Wednesday 19 December 2012

Winds of Change

Formerly the Excelsior Hotel
The beautiful city that I have lived in all my life, like my father and grandfather, is changing at an accelerated rate. From the business capital of New Zealand 150 years ago to a sleepy stasis in recent decades, Dunedin is awakening to development and business opportunities; some good, some short-sighted and contentious. As I write, a civic committee is considering submissions as to the worthiness or otherwise of a proposed 28 storey glass-box hotel, nearly 3 times higher than our current tallest building, in a position at the end of Otago Harbour that would be highly visible from almost every worthwhile veiwpoint. The project brings a number of issues into sharp relief.

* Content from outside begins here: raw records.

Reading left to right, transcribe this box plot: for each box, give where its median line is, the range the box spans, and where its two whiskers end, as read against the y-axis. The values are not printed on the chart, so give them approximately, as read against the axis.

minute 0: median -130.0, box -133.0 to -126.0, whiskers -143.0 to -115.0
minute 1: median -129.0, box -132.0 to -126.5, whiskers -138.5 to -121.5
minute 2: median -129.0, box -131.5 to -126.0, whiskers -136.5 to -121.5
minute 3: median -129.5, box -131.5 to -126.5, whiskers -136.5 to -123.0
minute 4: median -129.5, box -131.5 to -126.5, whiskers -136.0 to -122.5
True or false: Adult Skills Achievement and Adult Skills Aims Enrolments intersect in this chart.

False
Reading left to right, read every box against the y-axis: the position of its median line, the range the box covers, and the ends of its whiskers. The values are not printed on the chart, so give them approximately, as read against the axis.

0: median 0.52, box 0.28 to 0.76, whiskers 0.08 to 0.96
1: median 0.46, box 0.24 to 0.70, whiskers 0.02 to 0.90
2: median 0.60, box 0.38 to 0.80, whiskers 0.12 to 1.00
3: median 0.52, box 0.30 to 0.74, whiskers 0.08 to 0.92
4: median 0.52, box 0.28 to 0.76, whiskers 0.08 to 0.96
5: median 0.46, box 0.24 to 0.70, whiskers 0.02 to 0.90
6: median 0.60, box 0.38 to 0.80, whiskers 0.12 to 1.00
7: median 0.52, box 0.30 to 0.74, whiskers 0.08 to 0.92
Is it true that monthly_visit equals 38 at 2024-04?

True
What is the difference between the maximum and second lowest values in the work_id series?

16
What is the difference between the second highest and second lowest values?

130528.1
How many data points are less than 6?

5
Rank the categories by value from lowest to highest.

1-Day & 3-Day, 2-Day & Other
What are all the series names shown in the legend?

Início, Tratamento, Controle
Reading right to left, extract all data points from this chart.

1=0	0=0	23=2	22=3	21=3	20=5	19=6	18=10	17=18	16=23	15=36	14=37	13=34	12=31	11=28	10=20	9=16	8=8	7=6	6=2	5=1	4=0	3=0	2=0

Much in the manner that local Maori must have felt as they saw the great masted ships of our forefathers come sailing up the harbour, so now we look on as wealthy Chinese (or so we are to believe) investors eye up our real estate and present us with what the Chamber of Commerce calls "growth opportunities we'd be foolish to spurn", we are on the cusp of a major cultural change: not European to Chinese but rather from a city of heritage buildings, academic excellence and wildlife treasures to a commercially driven one of fashion, tourism and opportunistic growth.

There's no reason, I suppose, that these uneasy bedfellows cannot coexist, garnering the best from each other without killing the golden goose. In the meantime, my surprise at the degree of polarisation this issue has incurred is surpassed only by the growing awareness that a massive number of middle-dwellers don't care at all.